Or le charme opère. Au clavier, le toucher s’avère gracieux, subtil et original, et l’artiste montre qu’il sait s’élever beaucoup plus haut que son instrument. Grâce à la caméra décidément inspirée, de Bruno Monsaingeon, qui sait se faire petite souris durant les répétitions, on mesure la capacité du sémillant maestro à concevoir ces fabuleux concertos comme des ensembles cohérents où l’orchestre n’est pas seulement le faire valoir du piano, mais le partenaire à part entière d’un dialogue équilibré (sublime adagio tout en délicats pizzicati du BWV 1056, durant lequel l'artiste et le Deutsche Kammerphilharmonie Bremen qui l'accompagne, semblent littéralement en apesanteur...). Au surplus, on perçoit comment il est possible de trouver dans ces mélodies rebattues, la possibilité de renouveler les phrasés, pour leur garder leur merveilleuse intemporalité… Plus que jamais, Bach est une fête !

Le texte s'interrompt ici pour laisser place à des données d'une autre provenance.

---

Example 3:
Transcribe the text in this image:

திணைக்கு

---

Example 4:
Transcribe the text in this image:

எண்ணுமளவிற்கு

Et pour achever ce parcours initiatique, comment ne pas revenir encore et toujours aux Variations Goldberg, dans la transcription pour trio à cordes, violon, alto et violoncelle, qu’en fit Dimitri Sitkovetsky. Interprétée par l’ensemble ZilliacusPerssonRaitinen, elle est d’une pureté formelle quasi absolue, sublimant les voix dont le chant s’élève sans retenue. On rejoint par anticipation, l’émotion suscitée par les plus bouleversants instants des derniers quatuors de Beethoven. Comment JS Bach parvint-il à partir des sonorités grêles et stridulantes du clavecin, à exprimer tant de grâce, tant d’universalité, et tant d’éternité, voilà sans doute une des questions les plus troublantes qui soient en matière artistique...
Pour y goûter un peu :
Concerto BWV 1055 (David Fray)
Goldberg Variations (Glenn Gould)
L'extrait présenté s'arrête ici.